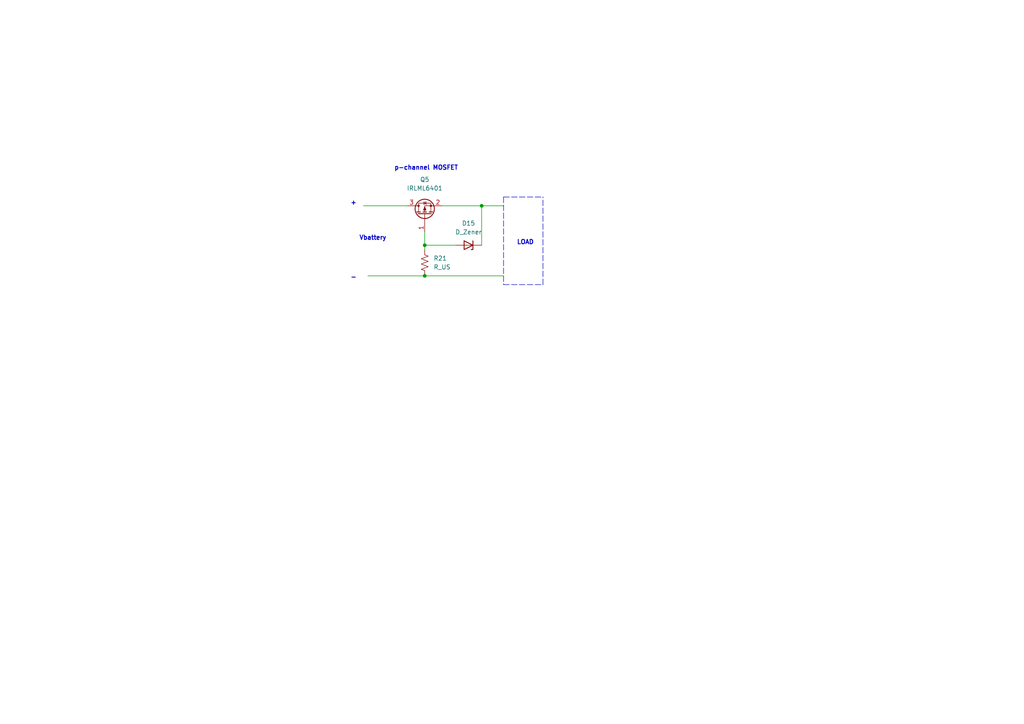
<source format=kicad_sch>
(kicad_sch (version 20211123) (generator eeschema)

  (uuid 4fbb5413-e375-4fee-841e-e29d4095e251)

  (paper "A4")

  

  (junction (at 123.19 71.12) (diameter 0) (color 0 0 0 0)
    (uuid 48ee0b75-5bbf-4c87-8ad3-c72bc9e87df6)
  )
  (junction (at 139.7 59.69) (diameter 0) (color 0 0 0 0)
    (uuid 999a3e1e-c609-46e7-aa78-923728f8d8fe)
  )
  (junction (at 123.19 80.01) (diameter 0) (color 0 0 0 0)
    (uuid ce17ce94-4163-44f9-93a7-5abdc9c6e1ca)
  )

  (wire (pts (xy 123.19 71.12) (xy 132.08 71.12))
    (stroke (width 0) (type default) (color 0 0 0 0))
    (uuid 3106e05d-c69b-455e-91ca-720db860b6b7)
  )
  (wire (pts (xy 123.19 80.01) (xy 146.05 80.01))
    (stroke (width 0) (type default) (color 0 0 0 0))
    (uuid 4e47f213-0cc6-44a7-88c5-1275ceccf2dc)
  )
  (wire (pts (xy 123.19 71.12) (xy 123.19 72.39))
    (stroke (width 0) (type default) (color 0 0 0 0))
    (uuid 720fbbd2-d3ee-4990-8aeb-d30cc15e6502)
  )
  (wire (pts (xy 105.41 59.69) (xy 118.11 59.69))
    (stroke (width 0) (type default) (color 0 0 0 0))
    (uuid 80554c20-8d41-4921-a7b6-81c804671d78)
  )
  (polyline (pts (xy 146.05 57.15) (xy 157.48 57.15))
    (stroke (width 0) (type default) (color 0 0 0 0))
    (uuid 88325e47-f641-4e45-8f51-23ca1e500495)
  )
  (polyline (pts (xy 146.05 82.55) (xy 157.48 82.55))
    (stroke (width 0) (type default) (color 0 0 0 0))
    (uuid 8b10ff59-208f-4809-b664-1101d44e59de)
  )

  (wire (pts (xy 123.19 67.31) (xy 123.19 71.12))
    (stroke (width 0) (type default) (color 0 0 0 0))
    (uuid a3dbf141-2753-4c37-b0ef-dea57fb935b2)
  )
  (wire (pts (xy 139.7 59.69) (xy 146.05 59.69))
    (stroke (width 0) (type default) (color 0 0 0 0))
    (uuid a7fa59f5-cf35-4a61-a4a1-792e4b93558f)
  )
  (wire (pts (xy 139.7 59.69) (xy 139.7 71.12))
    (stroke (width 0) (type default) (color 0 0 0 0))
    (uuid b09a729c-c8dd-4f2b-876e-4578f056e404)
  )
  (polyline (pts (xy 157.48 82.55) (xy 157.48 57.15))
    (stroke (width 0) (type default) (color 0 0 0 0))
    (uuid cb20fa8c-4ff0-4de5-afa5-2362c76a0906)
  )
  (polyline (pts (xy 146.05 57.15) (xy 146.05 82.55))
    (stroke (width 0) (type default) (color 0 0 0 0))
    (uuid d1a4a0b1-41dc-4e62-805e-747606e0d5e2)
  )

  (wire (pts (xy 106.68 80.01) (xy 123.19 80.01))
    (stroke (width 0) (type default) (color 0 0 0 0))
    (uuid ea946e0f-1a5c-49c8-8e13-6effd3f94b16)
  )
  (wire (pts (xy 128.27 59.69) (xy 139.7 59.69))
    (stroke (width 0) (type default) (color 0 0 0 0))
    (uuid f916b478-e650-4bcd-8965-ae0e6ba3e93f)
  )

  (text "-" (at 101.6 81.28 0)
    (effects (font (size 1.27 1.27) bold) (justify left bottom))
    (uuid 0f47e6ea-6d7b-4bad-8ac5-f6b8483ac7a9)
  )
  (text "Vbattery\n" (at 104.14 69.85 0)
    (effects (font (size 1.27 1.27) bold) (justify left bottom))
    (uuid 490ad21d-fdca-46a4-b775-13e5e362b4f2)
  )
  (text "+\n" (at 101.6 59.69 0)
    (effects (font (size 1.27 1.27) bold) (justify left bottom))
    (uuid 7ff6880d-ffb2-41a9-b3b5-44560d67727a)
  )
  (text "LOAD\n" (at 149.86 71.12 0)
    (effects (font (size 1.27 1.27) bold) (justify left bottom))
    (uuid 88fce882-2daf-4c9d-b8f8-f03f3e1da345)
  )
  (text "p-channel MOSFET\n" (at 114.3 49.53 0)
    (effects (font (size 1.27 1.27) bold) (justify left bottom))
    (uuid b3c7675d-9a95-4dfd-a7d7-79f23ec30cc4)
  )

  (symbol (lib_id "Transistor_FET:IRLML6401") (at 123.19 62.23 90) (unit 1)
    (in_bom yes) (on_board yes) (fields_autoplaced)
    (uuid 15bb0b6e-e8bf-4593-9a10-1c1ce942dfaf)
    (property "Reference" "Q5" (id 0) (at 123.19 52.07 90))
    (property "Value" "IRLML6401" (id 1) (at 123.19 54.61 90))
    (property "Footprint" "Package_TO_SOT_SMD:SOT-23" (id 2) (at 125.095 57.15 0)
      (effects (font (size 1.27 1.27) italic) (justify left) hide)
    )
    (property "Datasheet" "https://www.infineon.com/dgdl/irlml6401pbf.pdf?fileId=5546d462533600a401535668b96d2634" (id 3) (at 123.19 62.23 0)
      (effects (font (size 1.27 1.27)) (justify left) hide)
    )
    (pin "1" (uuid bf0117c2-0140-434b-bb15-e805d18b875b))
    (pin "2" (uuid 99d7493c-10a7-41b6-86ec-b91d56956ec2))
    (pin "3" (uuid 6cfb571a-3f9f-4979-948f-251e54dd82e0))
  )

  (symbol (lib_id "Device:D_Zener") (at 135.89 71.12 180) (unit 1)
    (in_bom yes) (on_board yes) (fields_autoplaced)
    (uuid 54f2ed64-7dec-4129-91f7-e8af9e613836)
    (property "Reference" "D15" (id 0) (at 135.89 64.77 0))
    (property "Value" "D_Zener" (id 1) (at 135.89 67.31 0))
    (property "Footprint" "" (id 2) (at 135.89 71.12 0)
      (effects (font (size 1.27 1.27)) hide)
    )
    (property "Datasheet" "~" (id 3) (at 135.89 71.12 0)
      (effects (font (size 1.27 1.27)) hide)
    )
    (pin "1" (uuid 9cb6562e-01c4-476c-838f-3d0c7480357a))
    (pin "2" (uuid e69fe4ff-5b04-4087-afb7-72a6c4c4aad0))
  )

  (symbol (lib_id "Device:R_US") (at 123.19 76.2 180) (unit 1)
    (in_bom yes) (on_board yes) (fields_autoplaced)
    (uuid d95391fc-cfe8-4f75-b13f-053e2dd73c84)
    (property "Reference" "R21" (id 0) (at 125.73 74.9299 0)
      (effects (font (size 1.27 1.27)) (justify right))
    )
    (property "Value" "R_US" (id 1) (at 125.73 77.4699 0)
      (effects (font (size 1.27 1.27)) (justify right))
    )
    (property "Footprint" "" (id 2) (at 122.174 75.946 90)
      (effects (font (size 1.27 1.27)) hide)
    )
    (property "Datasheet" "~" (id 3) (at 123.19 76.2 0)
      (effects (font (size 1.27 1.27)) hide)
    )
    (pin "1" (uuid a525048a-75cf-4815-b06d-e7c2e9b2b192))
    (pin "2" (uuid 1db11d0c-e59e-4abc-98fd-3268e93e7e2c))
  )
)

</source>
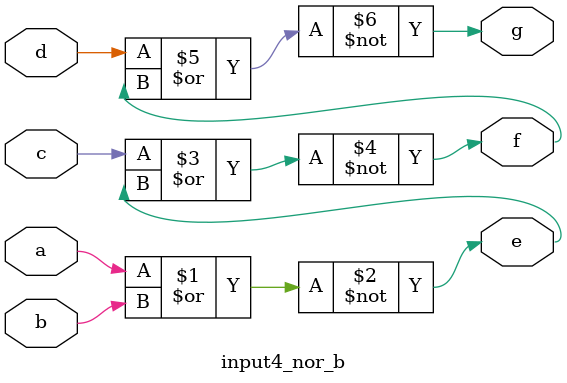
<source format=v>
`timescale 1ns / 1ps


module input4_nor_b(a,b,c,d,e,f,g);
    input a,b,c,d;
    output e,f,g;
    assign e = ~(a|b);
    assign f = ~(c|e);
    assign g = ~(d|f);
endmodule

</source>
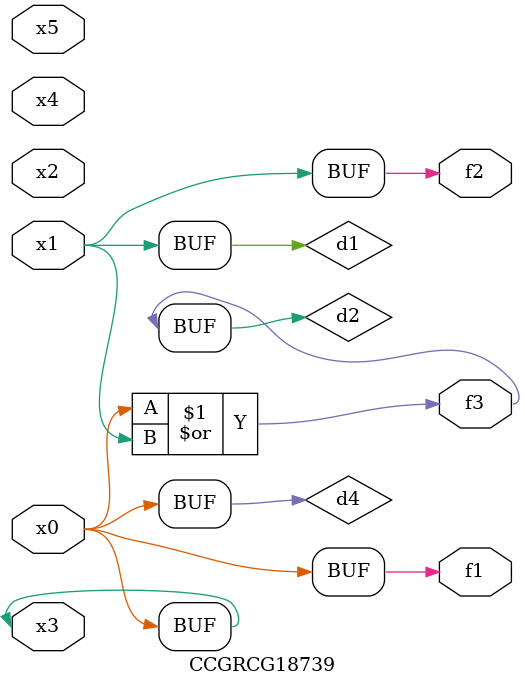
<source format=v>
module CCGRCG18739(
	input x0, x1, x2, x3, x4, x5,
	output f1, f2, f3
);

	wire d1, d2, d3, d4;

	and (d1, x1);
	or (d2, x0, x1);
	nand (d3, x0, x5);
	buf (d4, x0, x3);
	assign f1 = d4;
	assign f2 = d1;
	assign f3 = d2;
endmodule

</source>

======

Problem requirements ::
Could you show every line of the material that includes the string "Value"?

Output below ::
    (property "Value" "IRLML6401" (id 1) (at 123.19 54.61 90))
    (property "Value" "D_Zener" (id 1) (at 135.89 67.31 0))
    (property "Value" "R_US" (id 1) (at 125.73 77.4699 0)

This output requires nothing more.